Monitoring the metal-stack

Overview

Monitoring Stack

Logging

Logs are being collected by Promtail and pushed to a Loki instance running in the control plane. Loki is deployed in monolithic mode and with storage type 'filesystem'. You can find all logging related configuration parameters for the control plane in the control plane's logging role.

In the partitions, Promtail is deployed inside a systemd-managed Docker container. Configuration parameters can be found in the partition's promtail role. Which hosts Promtail collects from can be configured via the prometheus_promtail_targets variable.

Monitoring

For monitoring we deploy the kube-prometheus-stack and a Thanos instance in the control plane.
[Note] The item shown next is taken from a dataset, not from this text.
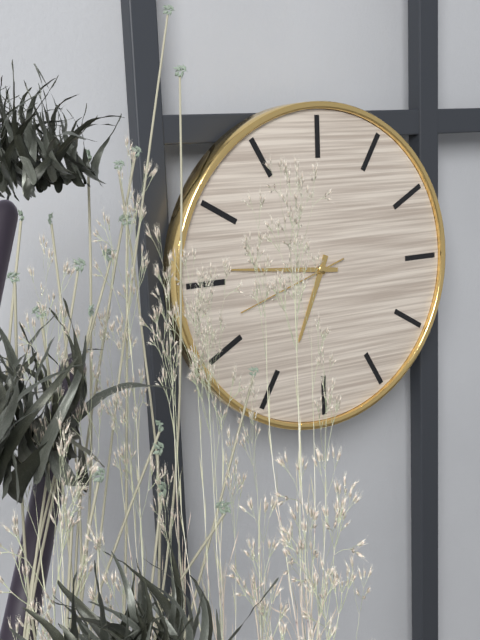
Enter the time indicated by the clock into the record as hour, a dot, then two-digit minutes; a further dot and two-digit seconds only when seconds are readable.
6.46.42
Metrics for the control plane are supplied by

  • metal-metrics-exporter
  • rethindb-exporter
  • event-exporter
  • gardener-metrics-exporter

To query and visualize logs, metrics and alerts we deploy several grafana dashboards to the control plane:

  • grafana-dashboard-alertmanager
  • grafana-dashboard-machine-capacity
  • grafana-dashboard-metal-api
  • grafana-dashboard-rethinkdb
  • grafana-dashboard-sonic-exporter

and also some gardener related dashboards:

  • grafana-dashboard-gardener-overview
  • grafana-dashboard-shoot-cluster
  • grafana-dashboard-shoot-customizations
  • grafana-dashboard-shoot-details
  • grafana-dashboard-shoot-states

The following ServiceMonitors are also deployed:

  • gardener-metrics-exporter
  • ipam-db
  • masterdata-api
  • masterdata-db
  • metal-api
  • metal-db
  • rethinkdb-exporter
  • metal-metrics-exporter

All monitoring related configuration parameters for the control plane can be found in the control plane's monitoring role.

Partition metrics are supplied by

  • node-exporter
  • blackbox-exporter
  • ipmi-exporter
  • sonic-exporter
  • metal-core
  • frr-exporter

and scraped by Prometheus. For each of these exporters, the target hosts can be defined by

  • prometheus_node_exporter_targets
  • prometheus_blackbox_exporter_targets
  • prometheus_frr_exporter_targets
  • prometheus_sonic_exporter_targets
  • prometheus_metal_core_targets
  • prometheus_frr_exporter_targets

Alerting

In addition to Grafana, alerts can optionally be sent to a Slack channel. For this to work, at least a valid monitoring_slack_api_url and a monitoring_slack_notification_channel must be specified. For further configuration parameters refer to the monitoring role. Alerting rules are defined in the rules directory of the partition's prometheus role.